Dr. Powell encouraged anyone shepherding a smaller (or any size) church to do things that didn’t need a vote. He encouraged pastors and ministers to do the little things that didn’t need money or permission to be done. Little things that as a pastor no one could say yes or no to like starting a small group in your home or visiting shut-ins.
Over the years in ministry I keep going back to that little mantra – “do things that don’t need a vote.” I have added a few other suggestions to my list like…
1. Send hand-written thank you notes. Those still catch a surprised and grateful eye.
2. Send small group leaders a mid-week encouragement email as they are studying for Sunday. Their study and teaching preparation is as important as yours. Don’t you love it when someone writes/calls and says “I’m praying for you as prepare.” Do unto others as you would have them do unto you. It goes a long way.
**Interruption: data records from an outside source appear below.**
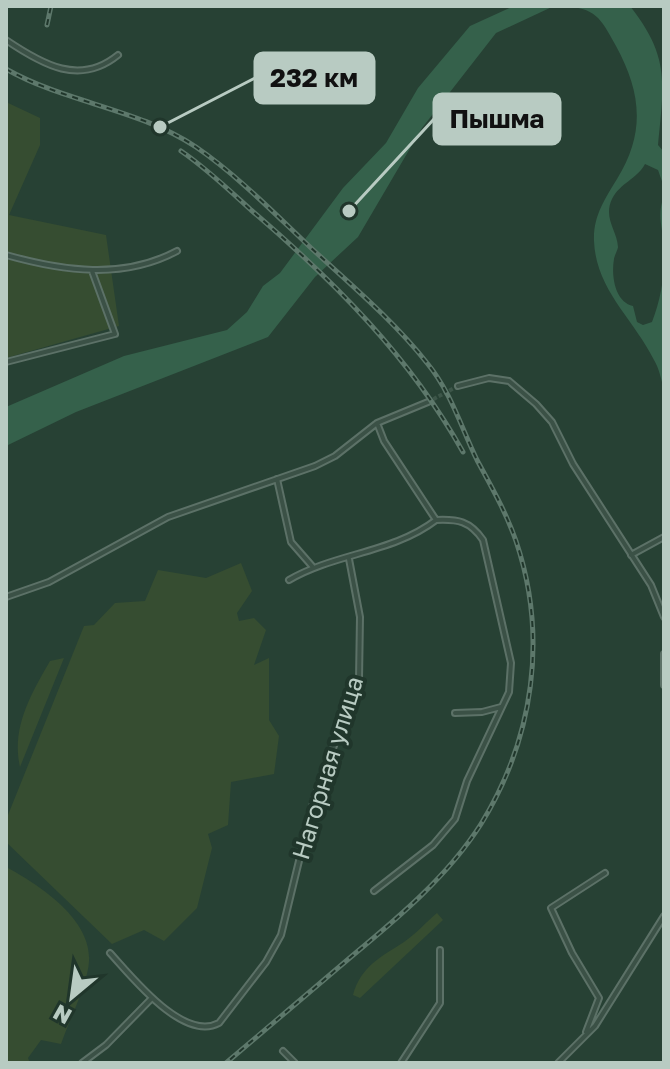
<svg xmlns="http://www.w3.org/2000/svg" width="670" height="1069" font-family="'Golos Text',sans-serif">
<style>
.green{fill:#364d31}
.water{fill:#35614b}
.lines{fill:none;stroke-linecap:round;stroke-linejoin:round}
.street-tunnel{stroke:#3d5649;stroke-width:4;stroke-dasharray:4 2;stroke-linecap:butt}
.street-casing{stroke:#5c7167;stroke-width:8}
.street{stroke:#3b5146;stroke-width:4}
.rail-casing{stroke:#5d786b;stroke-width:5}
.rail{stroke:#20362b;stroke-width:2;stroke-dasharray:6;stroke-linecap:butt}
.labels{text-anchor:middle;stroke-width:8;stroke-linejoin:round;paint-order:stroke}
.street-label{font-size:24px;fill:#b8cbc2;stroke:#20362b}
.leader{fill:none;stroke:#b8cbc2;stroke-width:3}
.callout-dot{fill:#b8cbc2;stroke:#20362b;stroke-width:3}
.callout{fill:#b8cbc2;stroke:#b8cbc2;stroke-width:3}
.callout-label{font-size:26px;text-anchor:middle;font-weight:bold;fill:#111}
</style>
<rect width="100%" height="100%" fill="#274134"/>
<path class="green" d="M6 102 40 118V145L9 215 106 235 119 326 6 358Z
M241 563 252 591 237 613 239 621 254 618 266 630 254 665 269 658V720L279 736 274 774 231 782 228 825 208 834 212 848 197 908 164 941 144 930 112 944 6 842V820L84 626 94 625 115 603 145 601 158 570 206 578Z
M64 658 20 767C11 728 31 694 50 661Z
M6 867C38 884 92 919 89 961 88 983 69 1021 61 1044L41 1040 28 1058 30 1063H6Z
M437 913 443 920 360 998 353 995C361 966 381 957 404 942 416 934 426 922 437 913Z"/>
<path class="water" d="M514 6H554L496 33 422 128 358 237 315 277 268 337 76 412 6 446V407L124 356 227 330 247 312 263 286 280 273 343 188 386 143 418 88 470 26Z
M562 6H630C670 57 664 82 658 145L664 152V187L658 170 645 164C637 179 620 183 612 199 603 218 617 230 618 247 618 249 614 257 614 259 611 276 615 302 633 306L637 322 643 325 652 322C661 300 666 270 664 245 662 225 657 216 664 195V389C661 379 659 368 654 360 633 318 596 290 594 241 593 216 605 199 617 179 646 132 641 92 616 46 600 17 596 8 562 6Z"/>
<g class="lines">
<path class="street-tunnel" d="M428 402 458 386"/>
<defs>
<path id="street" d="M6 40C43 65 80 86 118 55
M6 255C63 271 123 280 177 251
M6 362 115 334 92 271
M458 386 489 378 509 381 536 404 552 422 573 464 651 585 664 617
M277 479 291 542 312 566
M631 555 664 537
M289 580C335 553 393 553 436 520
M6 597 49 582 168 517 315 466 335 456 377 423 428 402
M664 654V685
M455 713 482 712 501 707
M374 891 433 845 455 819 467 781 509 692 511 663 483 540C470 521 458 519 436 520L384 441 377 423
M110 953C132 977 183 1042 219 1023L266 962 281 935 314 799 359 679 360 617 349 559
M586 1032 599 998 572 953 551 908 605 873
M283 1051 295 1063
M82 1063 106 1045 151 999
M401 1063 440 1003V950
M558 1063 595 1026 664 916"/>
</defs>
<use href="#street" class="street-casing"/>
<use href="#street" class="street"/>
<defs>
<path id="rail" d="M47 25 51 6
M6 69C66 103 137 108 196 147 237 175 274 213 310 247 350 284 393 320 427 363 451 392 461 427 477 460 491 486 506 512 516 541 548 636 534 738 481 824 448 876 399 917 352 956 310 992 268 1027 226 1063
M181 151C206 168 229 190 251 210 334 281 410 357 463 452"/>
</defs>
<use href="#rail" class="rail-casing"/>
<use href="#rail" class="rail"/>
</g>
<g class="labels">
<g class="street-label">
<text transform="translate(328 768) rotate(-73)" y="8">Нагорная улица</text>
</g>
</g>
<path class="leader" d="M160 127L255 78M349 211L434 119"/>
<g class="callout-dot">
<circle cx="160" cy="127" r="8"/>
<circle cx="349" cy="211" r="8"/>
</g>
<g class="callout">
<rect x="255" y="53" width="119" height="50" rx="8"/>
<rect x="434" y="94" width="126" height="50" rx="8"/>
</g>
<g class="callout-label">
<text x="314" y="87">232 км</text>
<text x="497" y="128">Пышма</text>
</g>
<rect width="670" height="1069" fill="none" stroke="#b8cbc2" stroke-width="16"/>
<g transform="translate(72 997) rotate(209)" stroke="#20362b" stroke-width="6" paint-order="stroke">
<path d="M0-6L14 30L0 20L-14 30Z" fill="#b8cbc2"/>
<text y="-12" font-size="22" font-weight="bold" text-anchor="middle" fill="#b8cbc2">N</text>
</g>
</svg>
3. Personally invite people to come to your church. Invite your friends. Invite your family. For me, I invite my students all the time. When you brings guests, it encourages others to do the same.
4. When preaching, communicate vision and direction in where you see the Lord moving. Tell your people what you see happening. While the church newsletter or blog is fine to share vision dates and details, your “face-time” on Sunday morning should be used wisely in casting the direction. You only have their undivided attention for the first 5 minutes of the message, make it count in moving the ship forward.
5. Pray for people who come to the altar by laying on hands. If you believe in the power of prayer (as I do), encourage your people by praying over them. If possible, invite some others to join you in praying for their needs. There is nothing more unifying and humbling.
6. Walk the isles before worship and spend time with your people. Dr. Ken Hemphill called the 10 minutes before worship the 10 most important minutes in ministry. Don’t seal yourself off in your office or “green room.” Be among your sheep. Talk with them. Visit with them. Sit down and pray for them if they ask you to. Trust me, they all know you are thinking about the sermon and the service, but you have been called to be their “pastor”, not their professional Bible teacher or speaker. A pastor spends time among their sheep.
I could go on and on.
I feel like church leaders, especially in smaller or mid-sized churches, feel as if they have limited authority in leadership. While there might be policies and procedures in place for spending larger amounts of money or specific steps to take in securing prime real estate on the church calendar, there is much ministry that can be done without any red tape.
Spend your energies doing those little things that don’t need a vote and you will find greater success in your overall ministry leadership.